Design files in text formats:
--

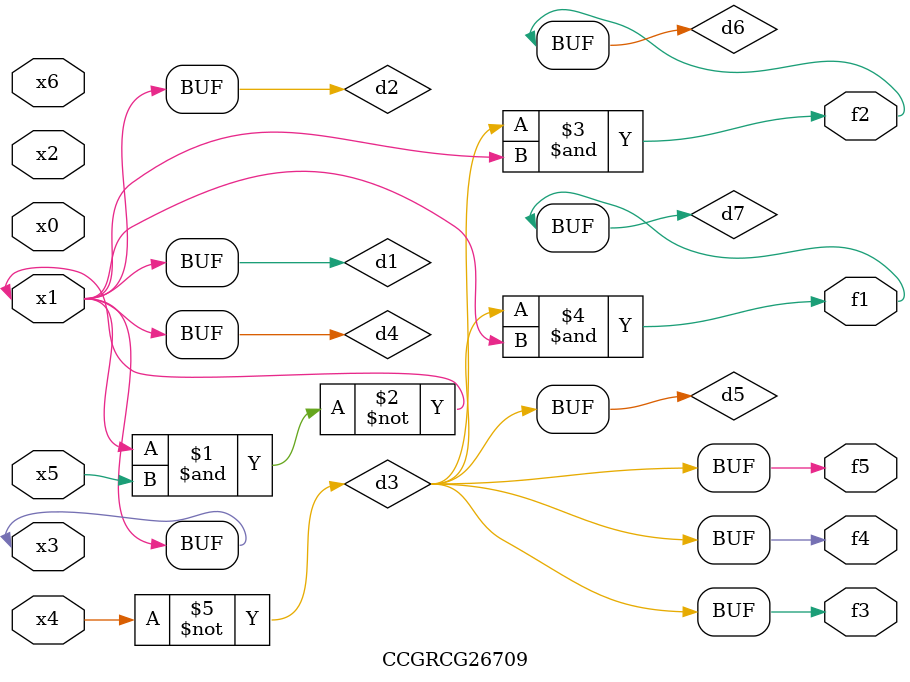
<source format=v>
module CCGRCG26709(
	input x0, x1, x2, x3, x4, x5, x6,
	output f1, f2, f3, f4, f5
);

	wire d1, d2, d3, d4, d5, d6, d7;

	buf (d1, x1, x3);
	nand (d2, x1, x5);
	not (d3, x4);
	buf (d4, d1, d2);
	buf (d5, d3);
	and (d6, d3, d4);
	and (d7, d3, d4);
	assign f1 = d7;
	assign f2 = d6;
	assign f3 = d5;
	assign f4 = d5;
	assign f5 = d5;
endmodule

</source>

--

▸ Problem description
In the records above, some lines hold the word "assign"; copy each such line.

▸ Result for this task
	assign f1 = d7;
	assign f2 = d6;
	assign f3 = d5;
	assign f4 = d5;
	assign f5 = d5;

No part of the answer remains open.